A left-right Cayley complex is a higher-dimensional object that has vertices, edges, and squares (\(4\)-tuples). The vertices are still elements of a group, and the squares are of the form \(\{g, ag, gb, agb\}\), corresponding to left and right multiplication of a group element \(g\) by generators \(a,b\). This simple and easily constructed combinatorial object (left-right Cayley complex) plays a central role in both these code constructions. Yet this object seems to have eluded study in more than a century of work on Cayley graphs.
Reed-Muller codes achieve capacity
Reed-Muller codes are among the oldest of error-correcting codes and are probably the simplest to describe. Reed-Muller codewords of degree \(d\) are just the truth tables of degree \(d\) polynomials over the finite field \({0,1}\). Yet almost 70 years after their discovery, there are still fundamental questions about Reed-Muller codes that remain open.
Given the noise characteristics of a channel, Shannon’s theory establishes the fundamental upper bound on the rate of communication possible. An error-correcting code is said to “achieve capacity” if the rate of communication (aka, the number of message bits per codeword bit) matches Shannon’s upper bound.
A fundamental question on Reed-Muller codes is whether they do achieve capacity for a broad family of channels.

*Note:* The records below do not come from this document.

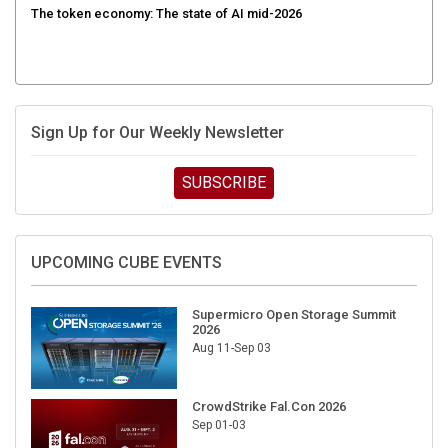
Sign Up for Our Weekly Newsletter
SUBSCRIBE
UPCOMING CUBE EVENTS
Supermicro Open Storage Summit
2026
Aug 11-Sep 03
CrowdStrike Fal.Con 2026
Sep 01-03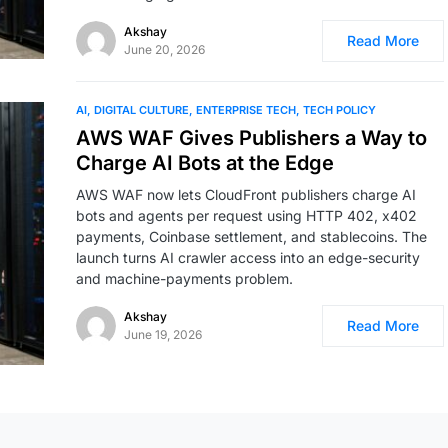
Akshay
Read More
June 20, 2026
AI
DIGITAL CULTURE
ENTERPRISE TECH
TECH POLICY
AWS WAF Gives Publishers a Way to
Charge AI Bots at the Edge
AWS WAF now lets CloudFront publishers charge AI
bots and agents per request using HTTP 402, x402
payments, Coinbase settlement, and stablecoins. The
launch turns AI crawler access into an edge-security
and machine-payments problem.
Akshay
Read More
June 19, 2026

In 2016, a beautiful work by Shrinivas Kudekar, Santhosh Kumar, Marco Mondelli, Henry D. Pfister, Eren Şaşoğlu, and Rüdiger Urbanke showed that indeed, Reed-Muller codes do achieve capacity for erasure channels, namely channels that only erase bits instead of corrupting bits. Using one of the most ingenious applications of Boolean function analysis, they show a very general result that any code with a certain family of symmetries achieves capacity against erasures.
In a remarkable breakthrough, Galen Reeves and Henry D. Pfister show that Reed-Muller codes achieve capacity even against the broad family of binary memoryless channels. In particular, they achieve capacity for the most classic channel, namely the binary symmetric channel (BSC), where each bit is flipped with a fixed probability \(\epsilon\).
An algorithmic surprise
Given a graph with weights on the edges, the best-known algorithm to compute shortest paths between all pairs of vertices takes \(O(n^3)\) time. In fact, it is hypothesized that the all-pairs shortest paths (APSP) problem requires \(n^{3-o(1)}\) time, and this hypothesis is the starting point for a web of reductions in fine-grained complexity.
Now consider the problem of computing max-flow values between every pair of vertices in the graph, also known as the all-pairs max-flow (APMF) problem. It would seem that the APMF problem must be harder than APSP — after all, shortest paths are arguably much simpler to compute than maximum flows.
Yet, a phenomenal new result by Amir Abboud, Robert Krauthgamer, Jason Li, Debmalya Panigrahi, Thatchaphol Saranurak, and Ohad Trabelsi shatters this intuition. In particular, they exhibit a nearly quadratic-time algorithm for APMF!
Perhaps the first hint that max-flow values are arguably simpler objects than shortest paths lies in Gomory-Hu trees. In 1961, Gomory and Hu showed that the max-flow values between every pair of vertices in a graph can be succinctly represented using a weighted tree. More precisely, the Gomory-Hu tree is a weighted tree that one can construct for any given graph so that the maximum flow between every pair of vertices in the graph is equal to the same quantity on the Gomory-Hu tree.
Six decades after its introduction, this work produces the first near-quadratic-time algorithm to compute the Gomory-Hu tree. Moreover, this work also shows that one can compute Gomory-Hu trees in unweighted graphs by using polylogarithmically many max-flow computations.